> _GOAL OF THE EXERCISE_: Exact copies of the lines from the line containing "Document page, 1500x844 pixels." through the last line of the entries below are the whole answer.

(Records from a data source)
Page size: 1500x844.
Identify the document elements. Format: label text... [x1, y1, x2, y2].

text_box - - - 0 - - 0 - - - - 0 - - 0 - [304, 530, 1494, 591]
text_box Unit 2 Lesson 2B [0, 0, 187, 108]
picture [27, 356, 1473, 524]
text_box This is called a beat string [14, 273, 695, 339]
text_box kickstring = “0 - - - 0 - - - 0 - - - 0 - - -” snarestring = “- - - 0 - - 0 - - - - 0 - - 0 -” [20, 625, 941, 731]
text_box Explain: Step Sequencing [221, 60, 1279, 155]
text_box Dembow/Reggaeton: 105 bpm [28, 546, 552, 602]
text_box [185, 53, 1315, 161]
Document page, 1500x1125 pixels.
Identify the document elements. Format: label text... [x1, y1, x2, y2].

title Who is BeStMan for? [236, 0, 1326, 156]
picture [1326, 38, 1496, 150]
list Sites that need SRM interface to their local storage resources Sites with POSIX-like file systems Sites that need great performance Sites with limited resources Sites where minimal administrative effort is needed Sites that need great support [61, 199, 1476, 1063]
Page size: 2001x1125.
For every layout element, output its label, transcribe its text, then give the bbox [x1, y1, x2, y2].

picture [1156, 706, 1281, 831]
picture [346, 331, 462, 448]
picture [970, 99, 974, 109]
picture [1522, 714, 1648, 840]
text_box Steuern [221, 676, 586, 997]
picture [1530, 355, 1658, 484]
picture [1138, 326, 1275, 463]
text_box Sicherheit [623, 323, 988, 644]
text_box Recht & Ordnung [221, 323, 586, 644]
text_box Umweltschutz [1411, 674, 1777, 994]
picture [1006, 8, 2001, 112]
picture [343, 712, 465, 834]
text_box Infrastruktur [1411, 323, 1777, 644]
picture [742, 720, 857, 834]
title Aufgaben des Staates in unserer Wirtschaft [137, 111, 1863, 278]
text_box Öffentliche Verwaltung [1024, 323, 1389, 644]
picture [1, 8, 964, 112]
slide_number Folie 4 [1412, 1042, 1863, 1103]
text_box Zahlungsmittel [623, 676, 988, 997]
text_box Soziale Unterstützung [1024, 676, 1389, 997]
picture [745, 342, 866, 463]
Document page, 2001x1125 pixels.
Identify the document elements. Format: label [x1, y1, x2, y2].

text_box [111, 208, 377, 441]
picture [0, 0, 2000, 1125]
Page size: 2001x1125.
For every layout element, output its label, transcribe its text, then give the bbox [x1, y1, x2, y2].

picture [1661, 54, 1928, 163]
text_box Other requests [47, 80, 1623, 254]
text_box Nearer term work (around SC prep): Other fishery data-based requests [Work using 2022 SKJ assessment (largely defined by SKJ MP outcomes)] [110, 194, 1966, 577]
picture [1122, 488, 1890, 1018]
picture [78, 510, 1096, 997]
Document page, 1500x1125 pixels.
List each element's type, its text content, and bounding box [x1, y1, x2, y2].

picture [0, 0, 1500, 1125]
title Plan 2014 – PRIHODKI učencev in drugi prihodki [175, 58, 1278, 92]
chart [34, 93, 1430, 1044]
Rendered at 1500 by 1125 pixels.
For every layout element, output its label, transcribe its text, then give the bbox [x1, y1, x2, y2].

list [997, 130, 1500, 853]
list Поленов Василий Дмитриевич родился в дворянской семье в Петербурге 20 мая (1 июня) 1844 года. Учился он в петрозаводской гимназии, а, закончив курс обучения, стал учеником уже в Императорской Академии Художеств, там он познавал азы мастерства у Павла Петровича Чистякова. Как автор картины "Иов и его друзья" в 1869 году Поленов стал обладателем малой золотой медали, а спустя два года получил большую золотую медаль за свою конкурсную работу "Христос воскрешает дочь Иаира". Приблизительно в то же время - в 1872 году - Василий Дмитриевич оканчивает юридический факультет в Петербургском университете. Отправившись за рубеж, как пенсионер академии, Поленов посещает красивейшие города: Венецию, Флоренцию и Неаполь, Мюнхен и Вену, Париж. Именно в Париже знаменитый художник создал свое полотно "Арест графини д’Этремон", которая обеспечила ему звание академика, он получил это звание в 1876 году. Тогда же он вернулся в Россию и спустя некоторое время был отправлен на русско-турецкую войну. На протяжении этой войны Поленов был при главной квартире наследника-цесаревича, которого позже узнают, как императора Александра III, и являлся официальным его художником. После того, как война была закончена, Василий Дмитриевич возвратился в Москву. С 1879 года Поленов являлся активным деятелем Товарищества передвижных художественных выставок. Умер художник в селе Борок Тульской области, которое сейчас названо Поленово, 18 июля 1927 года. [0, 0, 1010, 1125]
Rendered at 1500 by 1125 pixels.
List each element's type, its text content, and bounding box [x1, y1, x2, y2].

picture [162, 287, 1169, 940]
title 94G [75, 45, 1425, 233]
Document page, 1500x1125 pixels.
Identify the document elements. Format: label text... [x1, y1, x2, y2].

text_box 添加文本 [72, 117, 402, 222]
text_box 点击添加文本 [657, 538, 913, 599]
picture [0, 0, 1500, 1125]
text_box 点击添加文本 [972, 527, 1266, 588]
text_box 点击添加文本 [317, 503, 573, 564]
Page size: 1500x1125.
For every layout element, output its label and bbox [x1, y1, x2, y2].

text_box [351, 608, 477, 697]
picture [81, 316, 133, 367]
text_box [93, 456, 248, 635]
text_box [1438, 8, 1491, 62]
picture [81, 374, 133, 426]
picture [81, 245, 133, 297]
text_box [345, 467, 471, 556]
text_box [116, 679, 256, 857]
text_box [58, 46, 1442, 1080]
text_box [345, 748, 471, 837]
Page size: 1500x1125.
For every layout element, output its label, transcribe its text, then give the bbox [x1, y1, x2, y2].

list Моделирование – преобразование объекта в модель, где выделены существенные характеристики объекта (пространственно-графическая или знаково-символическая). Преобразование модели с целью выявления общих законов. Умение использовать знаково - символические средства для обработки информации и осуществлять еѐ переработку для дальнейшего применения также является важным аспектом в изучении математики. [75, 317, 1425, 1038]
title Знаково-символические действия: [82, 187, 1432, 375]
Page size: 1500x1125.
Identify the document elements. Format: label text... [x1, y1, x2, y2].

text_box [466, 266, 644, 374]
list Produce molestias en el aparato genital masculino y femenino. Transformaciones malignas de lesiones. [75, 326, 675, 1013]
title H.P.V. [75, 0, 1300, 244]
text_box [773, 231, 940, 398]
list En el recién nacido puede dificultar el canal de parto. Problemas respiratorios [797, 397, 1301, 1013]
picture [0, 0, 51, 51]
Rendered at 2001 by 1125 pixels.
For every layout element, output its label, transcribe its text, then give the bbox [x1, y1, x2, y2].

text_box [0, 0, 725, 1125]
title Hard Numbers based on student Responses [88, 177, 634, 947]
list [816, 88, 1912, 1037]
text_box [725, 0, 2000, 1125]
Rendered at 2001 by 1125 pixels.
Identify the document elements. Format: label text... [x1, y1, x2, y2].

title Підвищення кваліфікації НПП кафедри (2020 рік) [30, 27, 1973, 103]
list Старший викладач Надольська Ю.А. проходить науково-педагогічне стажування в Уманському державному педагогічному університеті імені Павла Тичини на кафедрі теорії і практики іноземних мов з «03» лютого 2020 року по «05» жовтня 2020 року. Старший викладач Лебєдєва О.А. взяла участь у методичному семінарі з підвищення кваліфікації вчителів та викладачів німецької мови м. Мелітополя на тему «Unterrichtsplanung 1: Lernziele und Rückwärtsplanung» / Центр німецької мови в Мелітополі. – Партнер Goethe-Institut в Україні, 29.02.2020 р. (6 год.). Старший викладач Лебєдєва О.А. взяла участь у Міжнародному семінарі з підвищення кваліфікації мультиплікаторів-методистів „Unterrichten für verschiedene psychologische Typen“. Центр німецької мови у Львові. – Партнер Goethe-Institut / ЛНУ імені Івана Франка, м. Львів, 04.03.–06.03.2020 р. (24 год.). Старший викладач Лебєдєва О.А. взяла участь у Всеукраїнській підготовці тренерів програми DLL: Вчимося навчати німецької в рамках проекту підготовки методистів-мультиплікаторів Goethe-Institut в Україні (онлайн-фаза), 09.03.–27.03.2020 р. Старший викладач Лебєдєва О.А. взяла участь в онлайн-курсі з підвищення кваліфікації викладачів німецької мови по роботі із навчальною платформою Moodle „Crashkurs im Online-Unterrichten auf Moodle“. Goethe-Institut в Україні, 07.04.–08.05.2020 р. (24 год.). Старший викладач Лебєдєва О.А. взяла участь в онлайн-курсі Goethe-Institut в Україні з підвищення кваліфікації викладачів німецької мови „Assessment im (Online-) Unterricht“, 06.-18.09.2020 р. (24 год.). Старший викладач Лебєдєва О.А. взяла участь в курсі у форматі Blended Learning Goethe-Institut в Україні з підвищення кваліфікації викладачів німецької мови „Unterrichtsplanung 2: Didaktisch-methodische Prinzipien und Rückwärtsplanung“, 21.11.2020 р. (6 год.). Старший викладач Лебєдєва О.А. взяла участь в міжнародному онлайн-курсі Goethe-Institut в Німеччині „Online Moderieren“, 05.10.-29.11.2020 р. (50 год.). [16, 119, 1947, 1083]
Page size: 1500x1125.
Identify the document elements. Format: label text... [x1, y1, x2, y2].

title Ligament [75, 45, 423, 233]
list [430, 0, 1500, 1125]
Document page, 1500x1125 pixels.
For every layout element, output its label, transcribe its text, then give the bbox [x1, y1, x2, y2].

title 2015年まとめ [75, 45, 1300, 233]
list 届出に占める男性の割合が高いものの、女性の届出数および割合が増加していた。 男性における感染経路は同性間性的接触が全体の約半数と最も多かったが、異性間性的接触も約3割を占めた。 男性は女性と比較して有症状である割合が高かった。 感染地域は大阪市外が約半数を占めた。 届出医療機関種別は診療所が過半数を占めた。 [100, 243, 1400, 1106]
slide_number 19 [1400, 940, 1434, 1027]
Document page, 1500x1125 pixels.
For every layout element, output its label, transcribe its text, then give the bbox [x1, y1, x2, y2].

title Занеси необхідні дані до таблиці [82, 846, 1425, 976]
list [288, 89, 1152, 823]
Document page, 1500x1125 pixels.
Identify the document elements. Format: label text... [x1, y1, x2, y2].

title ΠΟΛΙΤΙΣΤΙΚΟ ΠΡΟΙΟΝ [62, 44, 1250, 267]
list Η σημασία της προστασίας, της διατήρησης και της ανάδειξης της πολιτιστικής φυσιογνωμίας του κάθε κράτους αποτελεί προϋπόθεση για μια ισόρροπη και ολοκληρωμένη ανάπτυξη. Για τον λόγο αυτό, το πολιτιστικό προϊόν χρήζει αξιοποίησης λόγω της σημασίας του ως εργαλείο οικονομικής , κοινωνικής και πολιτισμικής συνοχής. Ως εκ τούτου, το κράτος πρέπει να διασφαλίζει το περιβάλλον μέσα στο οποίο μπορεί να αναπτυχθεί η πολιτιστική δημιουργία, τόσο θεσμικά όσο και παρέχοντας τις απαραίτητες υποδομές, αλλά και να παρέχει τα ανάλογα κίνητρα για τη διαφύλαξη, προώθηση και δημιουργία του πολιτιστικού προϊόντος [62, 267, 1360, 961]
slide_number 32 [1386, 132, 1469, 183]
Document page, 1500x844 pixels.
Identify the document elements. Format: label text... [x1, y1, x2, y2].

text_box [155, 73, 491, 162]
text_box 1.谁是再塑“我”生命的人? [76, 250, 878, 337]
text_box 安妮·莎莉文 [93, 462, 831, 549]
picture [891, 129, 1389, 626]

> _REPLY TO THE EXERCISE_:
Document page, 1500x844 pixels.
Identify the document elements. Format: label text... [x1, y1, x2, y2].

text_box [155, 73, 491, 162]
text_box 1.谁是再塑“我”生命的人? [76, 250, 878, 337]
text_box 安妮·莎莉文 [93, 462, 831, 549]
picture [891, 129, 1389, 626]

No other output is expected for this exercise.